Optimizing MCP API Performance

Connection Pooling

Reuse MCP connections for multiple extractions:

class MCPExtractor:
    def __init__(self, server_params):
        self.server_params = server_params
        self.session = None

    async def __aenter__(self):
        self.client = stdio_client(self.server_params)
        self.read, self.write = await self.client.__aenter__()
        self.session = ClientSession(self.read, self.write)
        await self.session.__aenter__()
        await self.session.initialize()
        return self

    async def __aexit__(self, *args):
        await self.session.__aexit__(*args)
        await self.client.__aexit__(*args)

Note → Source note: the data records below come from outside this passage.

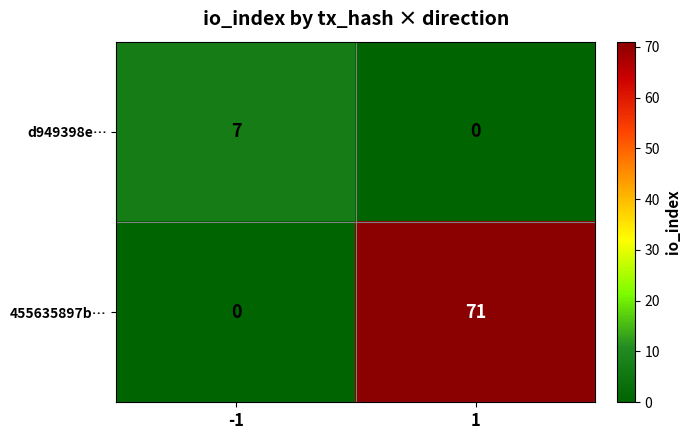

What value does the 455635897b… series have at 1, to the nearest 10?

70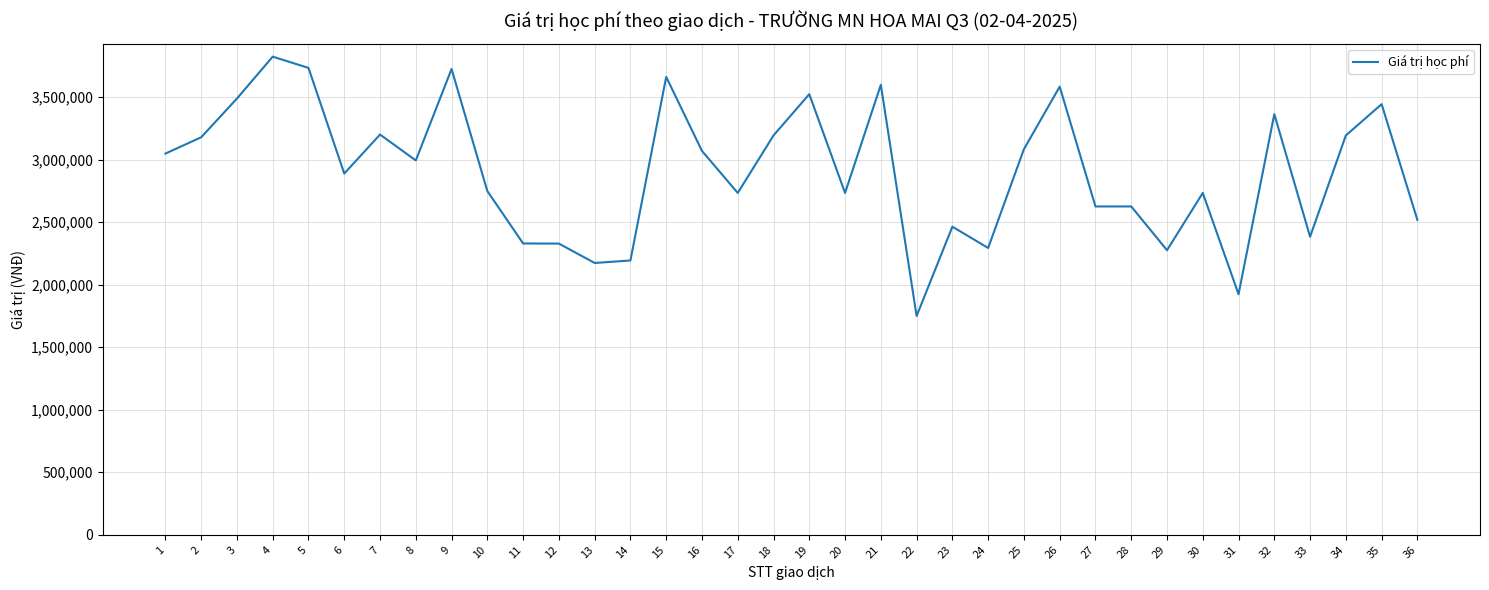

What is the ratio of the value at 32 to the value at 6?

1.2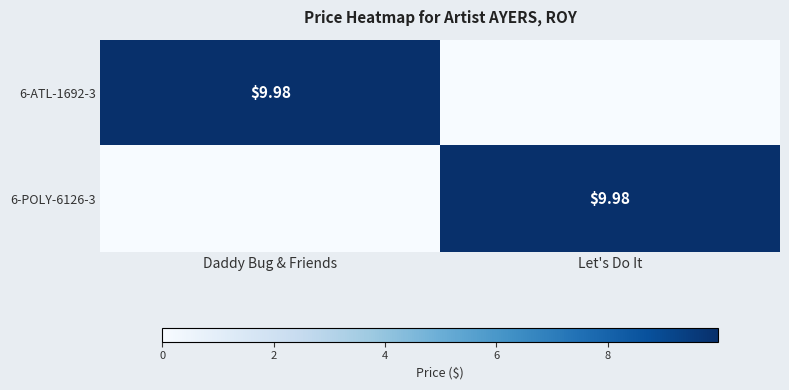

At which label does 6-POLY-6126-3 first exceed 9?

Let's Do It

    async def extract(self, url):
        await self.session.call_tool("browser_navigate", arguments={"url": url})
        snapshot = await self.session.call_tool("browser_snapshot", arguments={})
        return snapshot.content[0].text

# Usage
async def batch_extract(urls):
    server_params = StdioServerParameters(
        command="npx",
        args=["-y", "@modelcontextprotocol/server-playwright"]
    )

    async with MCPExtractor(server_params) as extractor:
        results = []
        for url in urls:
            data = await extractor.extract(url)
            results.append(data)
        return results

Rate Limiting

Implement rate limiting to avoid overwhelming target servers:

import { setTimeout } from 'timers/promises';

async function extractWithRateLimit(client, urls, delayMs = 1000) {
  const results = [];

  for (const url of urls) {
    await client.callTool({
      name: 'browser_navigate',
      arguments: { url }
    });

    const snapshot = await client.callTool({
      name: 'browser_snapshot',
      arguments: {}
    });

    results.push({
      url,
      data: snapshot.content[0].text
    });

    // Wait before next request
    await setTimeout(delayMs);
  }

  return results;
}

Best Practices

  1. Always initialize sessions properly: Ensure MCP sessions are properly initialized before making tool calls
  2. Handle timeouts gracefully: Set appropriate timeouts for network-dependent operations
  3. Validate tool availability: Check that required tools are available before attempting to use them
  4. Parse snapshots efficiently: Use structured parsing for accessibility snapshots rather than regex on raw HTML
  5. Respect website terms of service: Implement rate limiting and user-agent identification
  6. Use resources for static data: Leverage MCP resources for cached or configuration data instead of repeated tool calls
  7. Close connections properly: Always clean up sessions and transport connections to avoid resource leaks

Conclusion

The MCP API provides a robust, standardized interface for web data extraction that combines browser automation capabilities with AI-powered tooling. By leveraging MCP servers, you can build scalable extraction pipelines that are maintainable, modular, and efficient. Whether you're extracting simple text content or complex interactive data, the MCP protocol offers the flexibility and power needed for modern web scraping workflows.